Updated: Dec 9, 2020

It did not take long to realize that the Social Movements, Resistance and Social Change conference “Activating Collectivity: Aroha and Power” held in Wellington, Aotearoa on November 11th-14th, 2020 was unlike any other conference I had been to. Immediately upon my arrival the attention to detail of the décor, through active engagement with beauty, wellness and kindness was present everywhere. From the small details in the teddy bear displays in the corner to the long table of “kai-dness” as the central focus, this was going to be something different.

And of course I was right. These small attention to details that gave me the comforts of kindness and welcome that is often missing from these conference spaces. During the opening session the conference organizers stood at the front with no shoes and a bright and open smile. Standing on warm tapestries with a couple of couches covered in colourful cloths in the background, the lecture hall at the Victoria University of Wellington was transformed to a place where community organizers, activist scholars and engaged people could think about how to transform the world. “It is no coincidence we are here at this time in this place together” the organizers shared in the opening. We were here to think through global change in a time of tremendous unrest in the world. And that is exactly what we did. Sessions on racism, climate change, whānau and aroha transformed typical conference sessions into moments of self reflection, self love and community engagement. Organizers and academics from across the country-in person and online-looked to share transformational ideas of change. And it was here, for the first time in a long time, I felt hope, witnessed resilience and waited suspended by the potential of aroha.

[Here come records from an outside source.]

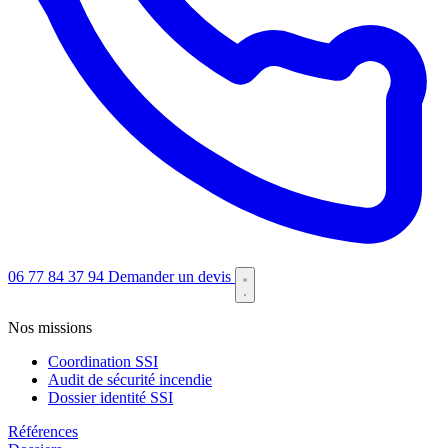
06 77 84 37 94
Demander un devis
Nos missions
Coordination SSI
Audit de sécurité incendie
Dossier identité SSI
Références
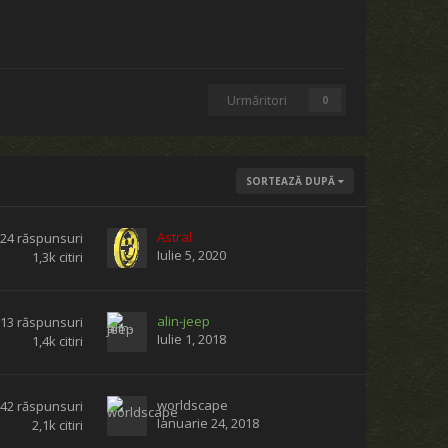
Urmăritori
0
SORTEAZĂ DUPĂ
Astral
24
răspunsuri
Iulie 5, 2020
1,3k
citiri
alin-jeep
13
răspunsuri
Iulie 1, 2018
1,4k
citiri
worldscape
42
răspunsuri
Ianuarie 24, 2018
2,1k
citiri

Over four days of compelling and thoughtful sessions that targeted a range of topics speakers gathered from across the country to stimulate conversation. Some of my favourite sessions included Dr. Adele Norris, Senior lecturer at the University of Waikato, on a panel called “Confronting Racism and Violence.” She discussed racism and pandemic in the time of COVID 19. Using statistics and stories she showed how Black and Indigenous people think about pandemic differently since they have been perpetually living in a state of pandemic. Her presentation was a powerful reminder of how different bodies internalize and experience pandemic because of the historical intergenerational trauma within their bodies and the ongoing effects of structural and institutional racism.

On the keynote Whānau panel MahMah Timoteo, Makanaka Tuwe and Dr. Elizabeth Kerekere explored how whānau shape identity and social movements. Most notably Mahmah shared her experiences doing academic research at “home” in the Cook Islands and how that has shaped her understanding of her body. She discussed how reclaiming ones body is a process and the extended relationship with oneself and ones whānau is crucial in making that happen. Newly elected member of parliament Dr. Elizabeth Kerekere discussed the powerful shift in participating in social justice movements from activist spaces to the government. This was an important reminder for the young people in the room that just because the venue changes doesn’t mean the work does. Finally, Makana Tuwe shared experiences of burnout and how important it is that we all give ourselves a break. A powerful panel that captured the essence of how taking care of yourself is a powerful expression of caring for our whānau.

Finally, Pania Newton and Pua Case, on video chat from Hawai’i, spoke about caring for Whenua. They provided passionate and crucial reminders that understanding and joining global Indigenous movements is key in protecting land rights and taking care of whenua. They stressed how relationships are everything and part of our work at the conference and always is in developing and respecting these relationships. This conference was a powerful four days. I send my deepest respect and admiration to a dedicated team of organizers. They paid attention to every detail and successfully created thinking communities surrounded by the collectivity they wish to inspire!